Anne Clémence De Grolée, un’isola tutta per sé

23 febbraio 2017 di: Rosanna Pirajno

Anne Clémence De Grolée è artista di grande sensibilità e di altrettanta riservatezza, tanto che ogni sua mostra è una sorpresa, una rivelazione di sentimenti, intuizioni, pensieri, denunce sommesse, incarnati dalle forme che dispone alla vista in modi, anche questi, imprevedibili e sorprendenti: per terra, sospesi alle pareti, fluttuanti in aria, poggiati su mezzi di fortuna, in teorie “ammatassate” in ombra, nel silenzio di stanze spogliate di antiche memorie. E i materiali e le tecniche, tra i più disparati: dalle chine su carte raffinatissime ai metalli alle pietre ai collage di foto ai fili intrecciati alle terrecotte ai legni spiaggiati delle barche migranti … linguaggi diversi mediante cui Anne Clémence articola da sempre il suo coerente discorso artistico.

L’esordio avviene alla fine degli anni novanta, lei da pochi anni trasferitasi a Palermo che osserva con curiosità benevola facendosi notare da quella fine cacciatrice di talenti che fu Franca Prati, gallerista di grande intuito «sempre attenta ai nuovi nomi da affiancare agli artisti ormai storicizzati» – come scrive Paola Nicita nel ricordarne la scomparsa giorno 11 ottobre 2016 – che per prima la propone fra i talenti emergenti di Andrea Di Marco, Fulvio Di Piazza, Juan Esperanza.

Di A.C. De Grolée hanno scritto, benissimo come merita, nel catalogo edito da Torri del Vento, Giusi Diana, Antonio Di Lorenzo, Antonio Leone, Giulia Ingarao curatrice della personale “Une île a soi. Vent’anni di ricerca in Sicilia” che sarà inaugurata il prossimo 3 marzo alla Gam,  seconda tappa dopo il Museo Arte Contemporanea di Racalmuto dove è stato dato maggiore spazio alla esplorazione dell’identità femminile.

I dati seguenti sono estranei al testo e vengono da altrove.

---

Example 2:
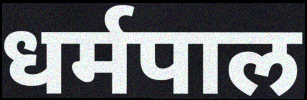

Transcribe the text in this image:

धर्मपाल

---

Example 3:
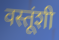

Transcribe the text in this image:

वस्तूंशी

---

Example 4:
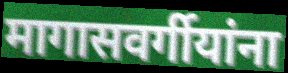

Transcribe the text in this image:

मागासवर्गीयांना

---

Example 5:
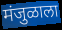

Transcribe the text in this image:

मंजुळाला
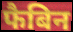
फैबिन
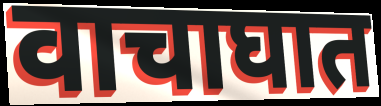
वाचाघात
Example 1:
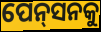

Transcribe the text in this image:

ପେନ୍‌ସନକୁ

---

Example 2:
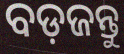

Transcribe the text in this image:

ବଡ଼ଜନ୍ତୁ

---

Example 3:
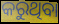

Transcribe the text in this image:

କରୁଥିବା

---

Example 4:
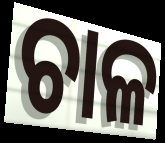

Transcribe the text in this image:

ଚାଳ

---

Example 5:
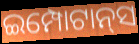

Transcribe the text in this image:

ଇମ୍ପୋଟାନ୍‌ସ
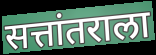
सत्तांतराला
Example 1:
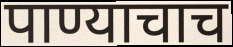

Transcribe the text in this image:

पाण्याचाच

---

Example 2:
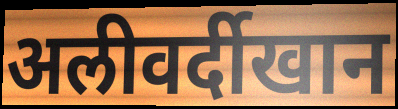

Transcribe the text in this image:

अलीवर्दीखान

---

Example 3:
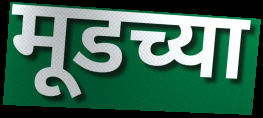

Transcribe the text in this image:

मूडच्या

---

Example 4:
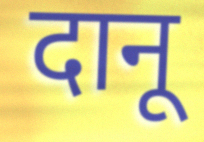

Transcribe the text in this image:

दानू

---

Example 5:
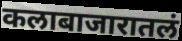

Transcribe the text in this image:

कलाबाजारातलं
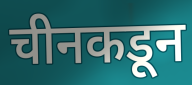
चीनकडून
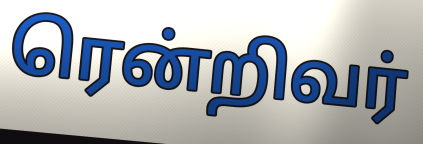
ரென்றிவர்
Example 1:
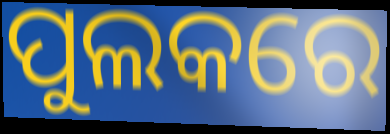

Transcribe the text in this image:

ପୁଲକରେ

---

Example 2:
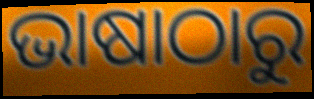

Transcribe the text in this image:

ଭାଷାଠାରୁ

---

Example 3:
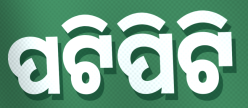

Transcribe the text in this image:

ପଟିପିଟି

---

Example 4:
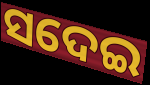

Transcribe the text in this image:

ସଦେଇ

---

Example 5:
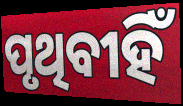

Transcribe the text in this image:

ପୃଥିବୀହିଁ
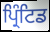
ਪ੍ਰਿੰਟਿਡ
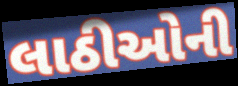
લાઠીઓની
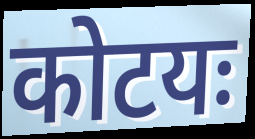
कोटयः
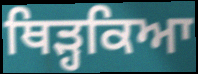
ਥਿੜ੍ਹਕਿਆ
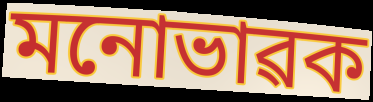
মনোভাৱক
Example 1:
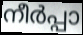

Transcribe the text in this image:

നീർപ്പാ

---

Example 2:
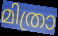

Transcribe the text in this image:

മിത്രാ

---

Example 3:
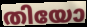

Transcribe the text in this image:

തിയോ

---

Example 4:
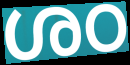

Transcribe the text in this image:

ശഠ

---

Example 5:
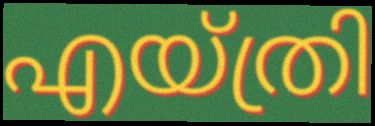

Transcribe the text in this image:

എയ്ത്രി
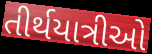
તીર્થયાત્રીઓ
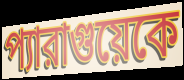
প্যারাগুয়েকে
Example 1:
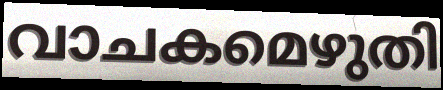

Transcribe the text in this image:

വാചകമെഴുതി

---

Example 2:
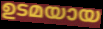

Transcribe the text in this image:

ഉടമയായ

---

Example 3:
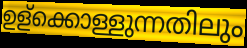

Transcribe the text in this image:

ഉള്ക്കൊള്ളുന്നതിലും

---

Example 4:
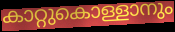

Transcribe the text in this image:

കാറ്റുകൊള്ളാനും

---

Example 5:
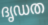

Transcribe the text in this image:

ദൃഡത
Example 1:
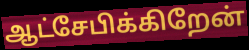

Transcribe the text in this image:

ஆட்சேபிக்கிறேன்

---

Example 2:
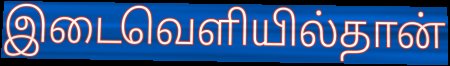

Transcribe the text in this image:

Alla Gam vedremo più sviluppati i temi della città e del degrado ambientale che l’avviluppa, e quello del dramma della migrazione su cui la sua ricerca si è soffermata da tempo, almeno da quando espose per il ventennale di Mezzocielo il mare delle barchette di leggenti spiaggiati.

Sono appunto venti anni che l’artista vive, come lei stessa dice, «in una situazione ambivalente di ospite ed osservatore, ossia partecipe ed insieme testimone di una cultura familiare eppure a me estranea come quella siciliana», che le permette di interpretare con un misto di partecipazione e distacco la realtà di una terra contraddittoria come la Sicilia, in cui intinge il pennello – questo sì, metaforico – della sua ricerca espressiva.

Da osservatrice ho sempre ammirato la sua poetica lineare, la grazia sussurrata di cui riveste denunce anche troppo evidenti, l’ariosità delle sue istallazioni, specie di quelle ludiche di cui ho esperienza diretta, o piuttosto il rimpianto di non aver saputo superare l’impasse burocratico che privò il Giardino della ex Fonderia Reale, e la città, delle raffinate composizioni che aveva ideato per la voce “opere d’arte”, malauguratamente rimaste sulla carta.

La personale ci mostrerà, come recita il comunicato, lungo due tappe espositive «una produzione sfaccettata che svela meccanismi creativi e ossessioni tematiche di una ricerca complessa e raffinata in cui convergono tutti i temi cari all’artista: dalle problematiche legate al corpo e all’identità femminile, al degrado ambientale e all’immigrazione, fino a temi più recenti come quello della memoria individuale e collettiva».

Alla Gam, il 3 marzo alle 18, per immedesimarci nel percorso creativo di un’artista con animo da antropologa comprensiva.